Figure AR - Confusion Matrix Analysis

Four confusion matrices comparing language classification performance across population subsets. — Figure AR: Four confusion matrices for each population subset: infeasible historical population, feasible historical population, post-evolution Pareto front, and post-validation Pareto front. Each cell in each confusion matrix shows the average count for the corresponding true-predicted language pair, with diagonal entries representing the average true positives for each class. The maximum observed true positive count ranges from approximately 193 to 195, due to the class-balanced nature of the dataset.

In the infeasible historical population, English clearly dominated among models with exploding gradients. Once these constraint-violating models are removed, English still dominates, but Mandarin and Pidgin begin to show increasing true positive counts. On average, Pidgin achieves a higher true positive count (48.4) than English (47.1), while Mandarin reaches 44.2. Most English false positive predictions for each language remain above 40, indicating that about 25% of the time a language will be misclassified as English. As the population transitions to the post-evolution Pareto front, Pidgin emerges with the highest average true positive count, though it also exhibits the highest false positive count. English predictions decrease in frequency, a trend that continues in the post-validation Pareto front. Mandarin and Pidgin maintain the strongest true positive counts on average in the post-evolution subset, while the overall true positive counts slightly decline in the post-validation Pareto front. Meanwhile, Spanish and Hindi exhibit steady increases in their average true positive counts as the population converges toward the final Pareto front.

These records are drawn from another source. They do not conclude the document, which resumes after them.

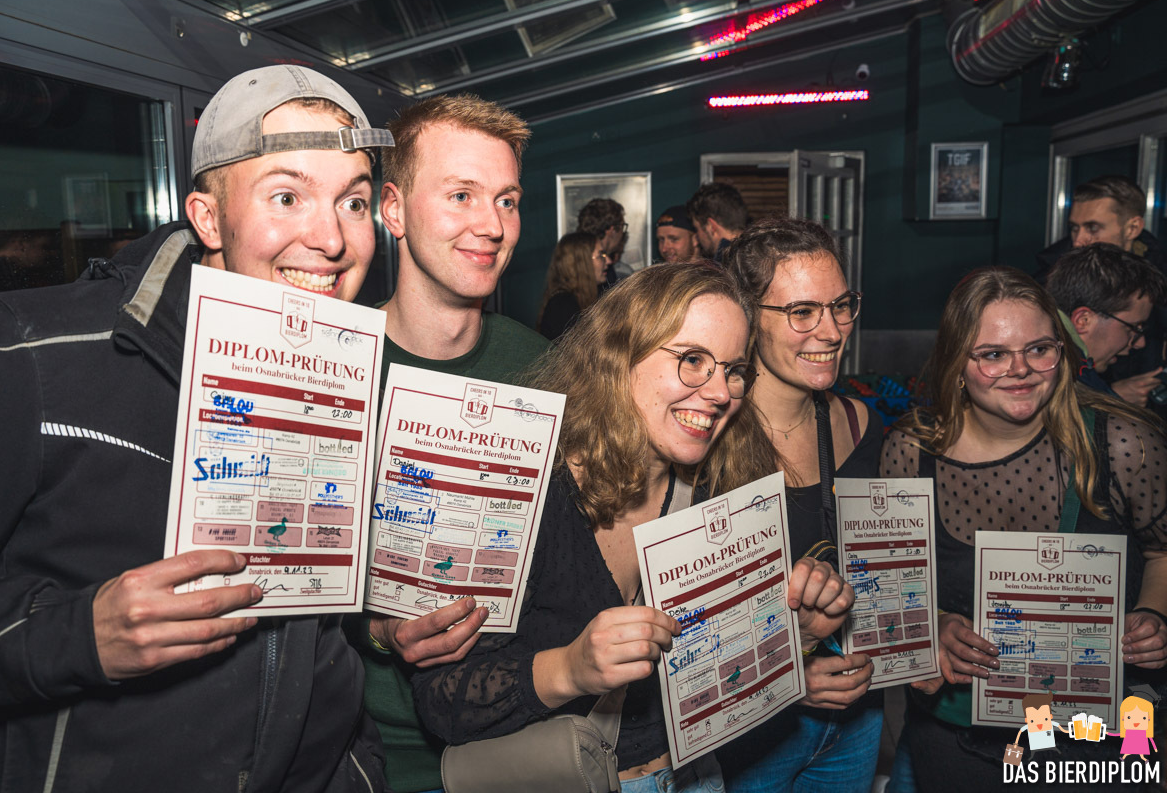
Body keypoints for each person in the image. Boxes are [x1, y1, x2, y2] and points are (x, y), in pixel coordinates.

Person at [0, 65, 394, 792]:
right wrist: (79, 634)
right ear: (208, 218)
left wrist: (356, 769)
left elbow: (321, 637)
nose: (331, 239)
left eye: (352, 203)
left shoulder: (347, 381)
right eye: (286, 196)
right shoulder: (29, 352)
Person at [410, 262, 857, 792]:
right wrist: (569, 669)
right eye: (693, 360)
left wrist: (795, 635)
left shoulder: (718, 490)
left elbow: (715, 673)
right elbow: (440, 700)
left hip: (695, 776)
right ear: (619, 357)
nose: (720, 392)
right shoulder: (521, 495)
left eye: (734, 370)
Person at [880, 266, 1167, 792]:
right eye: (993, 354)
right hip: (960, 736)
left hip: (1096, 742)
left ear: (1063, 351)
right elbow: (891, 585)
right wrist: (933, 625)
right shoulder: (912, 452)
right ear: (957, 362)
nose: (1021, 370)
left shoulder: (1123, 444)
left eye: (1039, 349)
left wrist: (1154, 614)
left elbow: (1162, 551)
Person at [346, 93, 551, 793]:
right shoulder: (330, 365)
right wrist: (379, 631)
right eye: (461, 195)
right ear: (394, 210)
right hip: (371, 753)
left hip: (519, 744)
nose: (491, 225)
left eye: (507, 200)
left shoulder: (543, 367)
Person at [719, 216, 883, 792]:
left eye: (841, 306)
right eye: (802, 312)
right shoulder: (707, 439)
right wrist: (786, 675)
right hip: (751, 733)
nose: (832, 331)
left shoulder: (858, 424)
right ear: (747, 316)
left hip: (858, 719)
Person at [1045, 243, 1166, 405]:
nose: (1140, 343)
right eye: (1132, 328)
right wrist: (1110, 402)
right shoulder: (1052, 378)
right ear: (1083, 321)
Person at [536, 231, 606, 340]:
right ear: (582, 262)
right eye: (601, 255)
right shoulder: (563, 306)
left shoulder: (585, 298)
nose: (608, 261)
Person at [687, 183, 750, 264]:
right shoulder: (757, 252)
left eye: (697, 229)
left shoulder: (723, 264)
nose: (696, 238)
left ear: (711, 226)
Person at [578, 197, 633, 281]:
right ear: (612, 230)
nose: (622, 233)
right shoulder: (595, 267)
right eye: (622, 227)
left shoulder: (577, 258)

In the feasible historical population, English is most frequently misclassified as Pidgin, while all other languages are predominantly misclassified as English. Only Mandarin and Hindi have higher counts of correct predictions than false negatives misclassified as English, indicating that their true positive counts exceed their misclassification to English. All other languages show lower true positive counts than their false-negative predictions as English. In the post-evolution Pareto front, English and Patois are most misclassified as Pidgin, whereas Hindi, Pidgin, Spanish, and Mandarin are most misclassified as English. In the post-validation Pareto front, the misclassification pattern remains the same, except Hindi is now mostly confused for Pidgin instead of English, and Pidgin is misclassified the most not only as English but also as Patois.

In the feasible historical population, when the model predicts English incorrectly, the true language is most often Patois; in the post-evolution Pareto front, it is Hindi; and in the post-validation Pareto front, it is Spanish. When Hindi is falsely predicted, the true language is most often Patois in the feasible historical population and post-evolution Pareto front, and Spanish in the post-validation Pareto front. For Mandarin, false positives most frequently correspond to Spanish across all three population subsets. When Patois is falsely predicted, the actual language is predominantly Pidgin, and conversely, when Pidgin is falsely predicted, the actual language is most often Patois in all three subsets. Finally, for Spanish, false positives primarily occur when the true language is Hindi across all populations.